We're working on moving our site from a straight-up ROR app to hypermedia API on the back-end (still running on Rails) and Javascript/HTML5 on the front.

I've used everything from raw Javascript to jQuery to Dojo to build client-side components against a REST API before, and I'm comfortable with going that direction, but I'm asking the community here if something has come along that supersedes these tools for this sort of application?

In particular we want to develop a modular set of controls that can operate in a stand-alone fashion, composed only of client-side code but can also be combined and hosted in existing Rails-served pages as well as static HTML.

Thoughts?

  • by justinf on 12/7/12, 1:44 PM

    JQuery still seems to be king at the moment.
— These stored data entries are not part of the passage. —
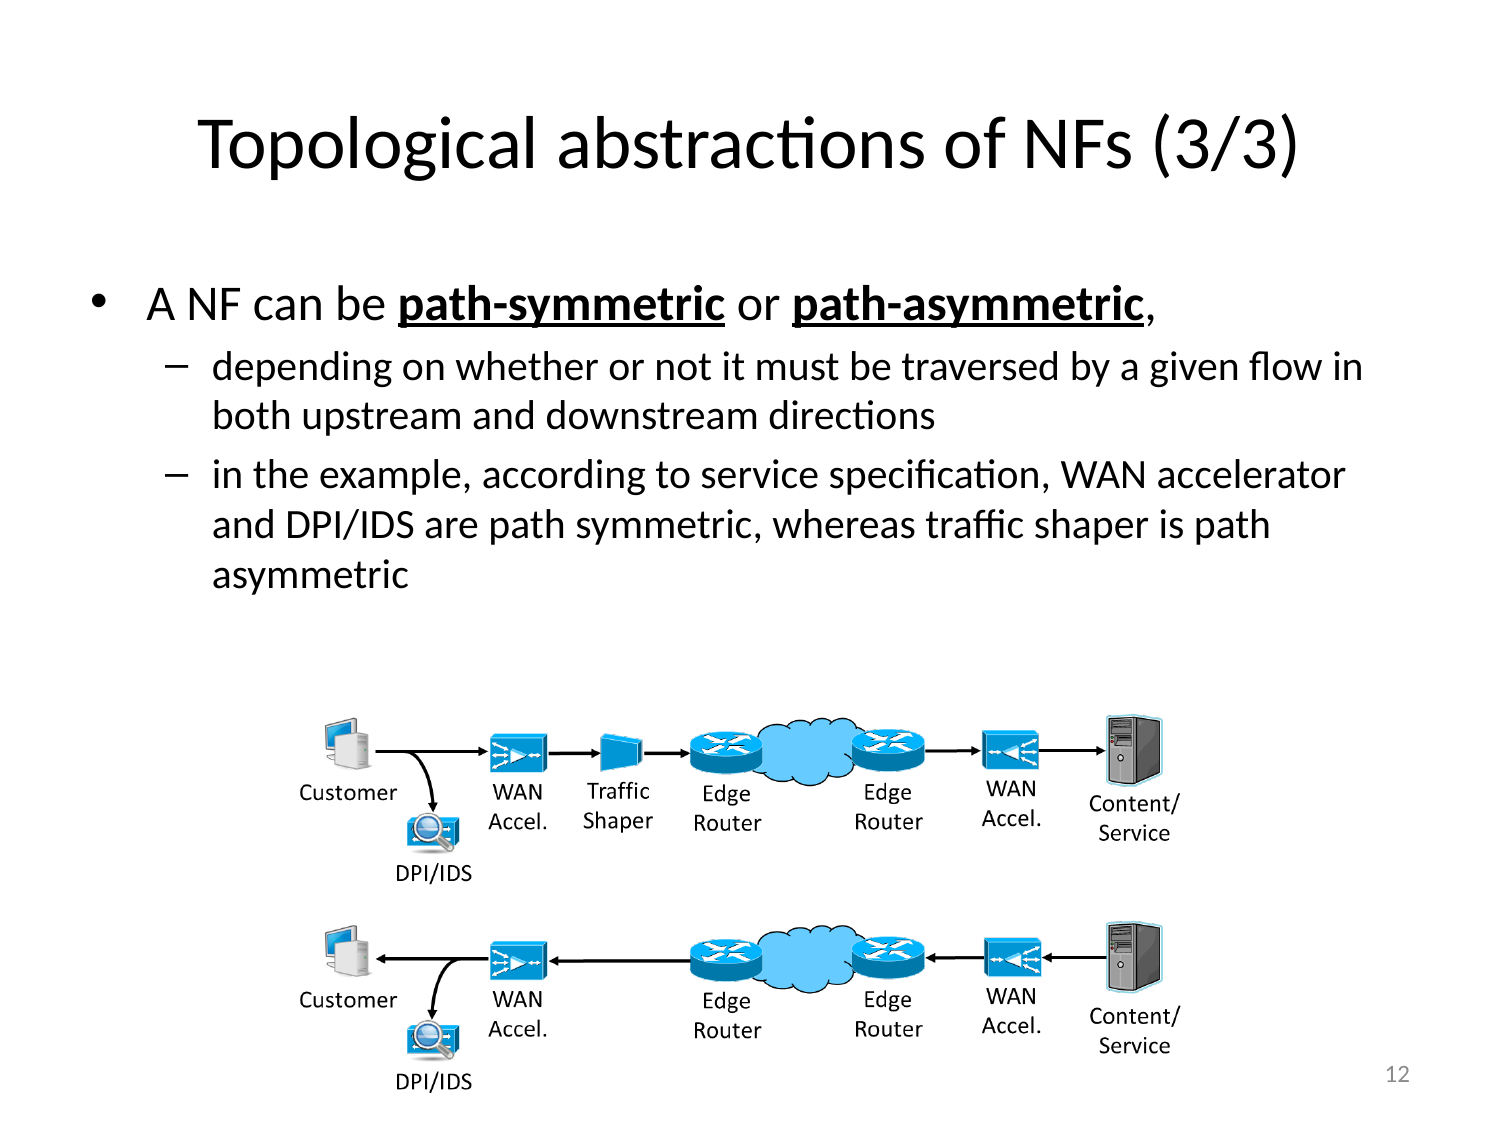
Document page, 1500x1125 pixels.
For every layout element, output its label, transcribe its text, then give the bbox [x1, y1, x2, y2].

picture [282, 708, 1196, 1111]
slide_number 12 [1202, 1042, 1425, 1103]
list A NF can be path-symmetric or path-asymmetric, depending on whether or not it must be traversed by a given flow in both upstream and downstream directions in the example, according to service specification, WAN accelerator and DPI/IDS are path symmetric, whereas traffic shaper is path asymmetric [75, 262, 1425, 695]
title Topological abstractions of NFs (3/3) [75, 45, 1425, 233]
There's some pushback against it in this new world of a mobile web since it adds size to low-bandwidth pages, but there doesn't seem to be a risk that it'll be dethroned any time soon.
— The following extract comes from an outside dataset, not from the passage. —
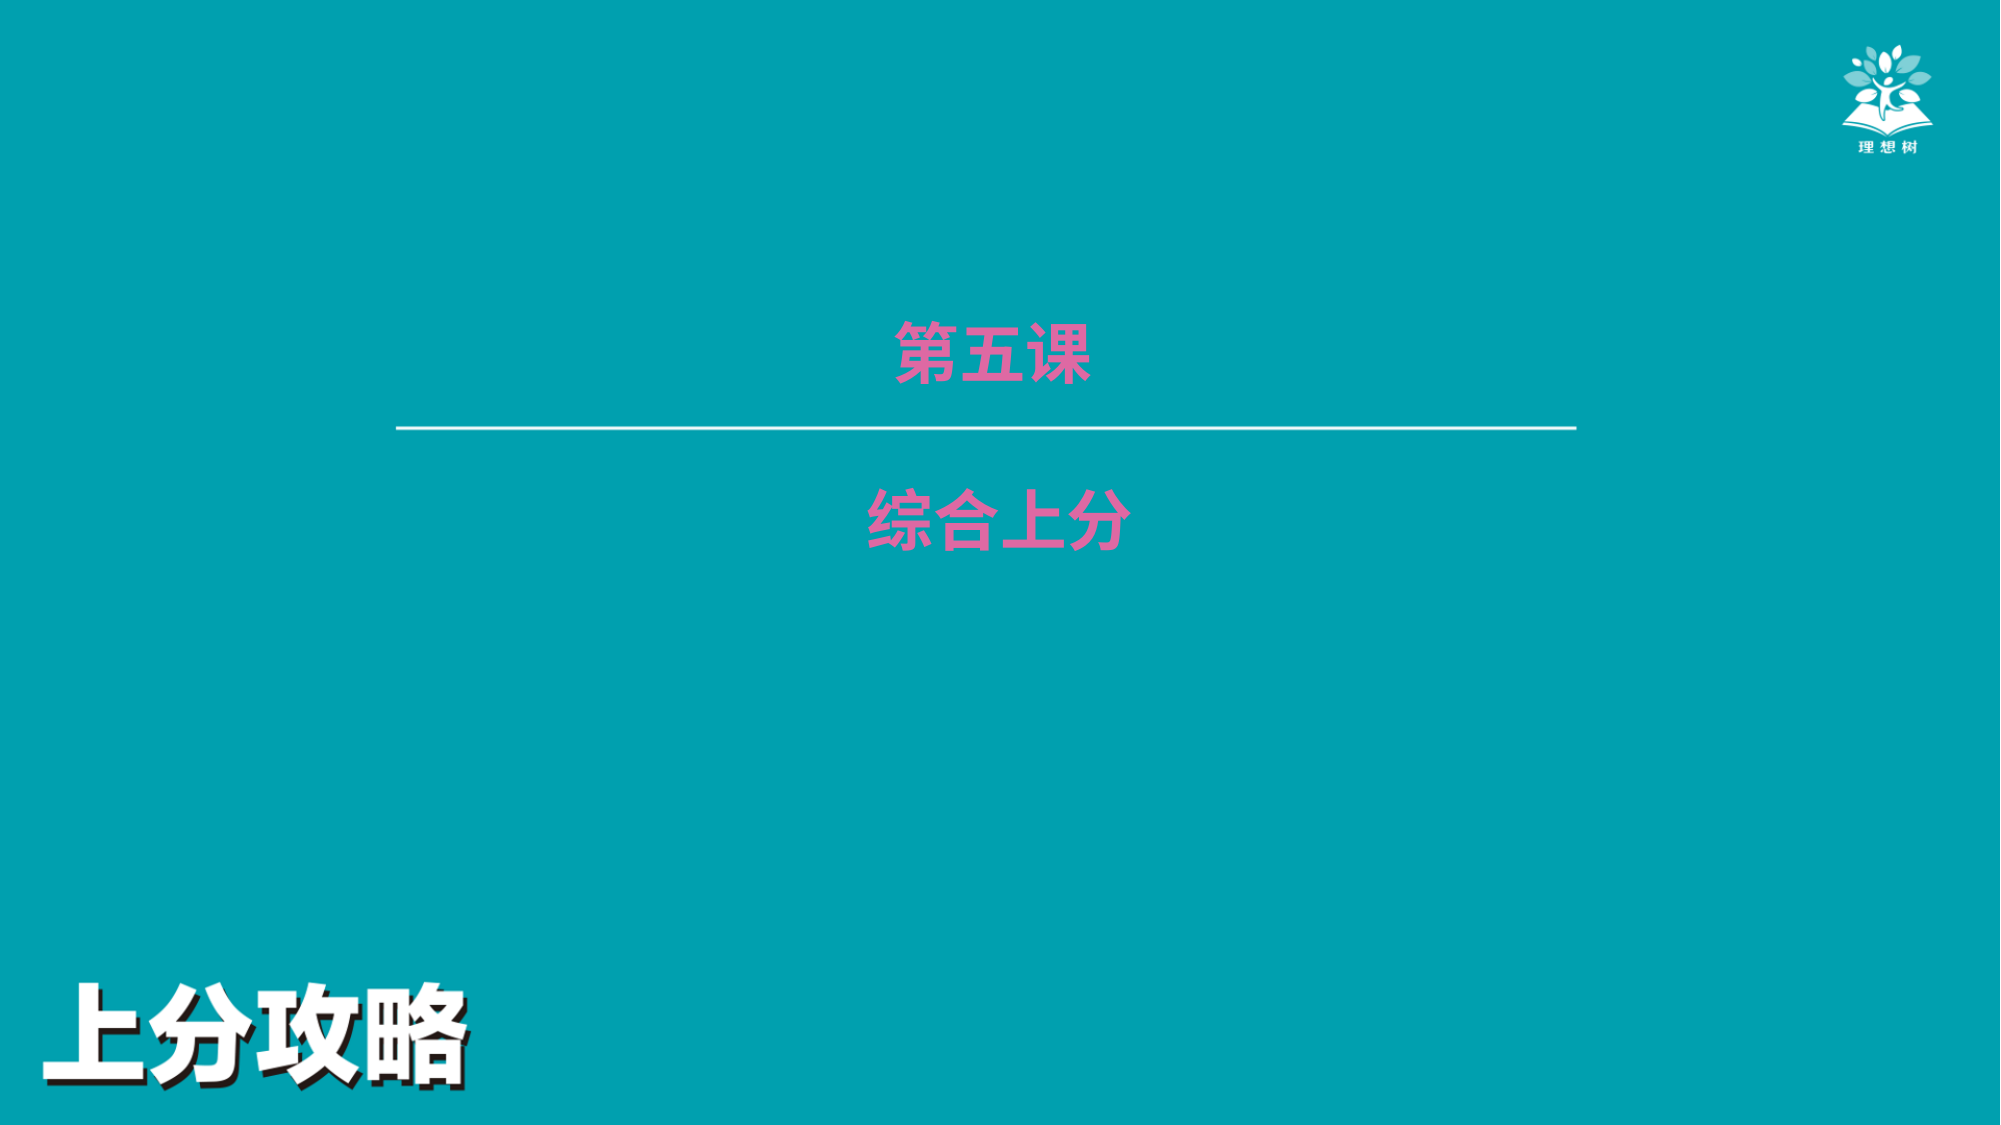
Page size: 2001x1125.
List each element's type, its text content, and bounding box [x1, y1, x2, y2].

picture [0, 487, 2000, 1125]
picture [0, 0, 2000, 380]
text_box 第五课 综合上分 [0, 380, 2000, 487]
    If I were looking to make a portable and semi-futureproof toolkit right now, I'd use jQuery as a base, but limit myself to some big features, like dom queries, events, and ajax. Then I'd make sure I had it sandboxed inside all my code via anonymous functions (function($) { /* my code */ })(jQuery); so I could swap in a lighter replacement later on without a headache.

  • by tjholowaychuk on 12/7/12, 1:36 PM

  • by dotborg on 12/7/12, 11:47 PM

    Moving stuff into CSS seems to be a good direction. i.e. you don't have to code shadows/animations/etc. in JS anymore.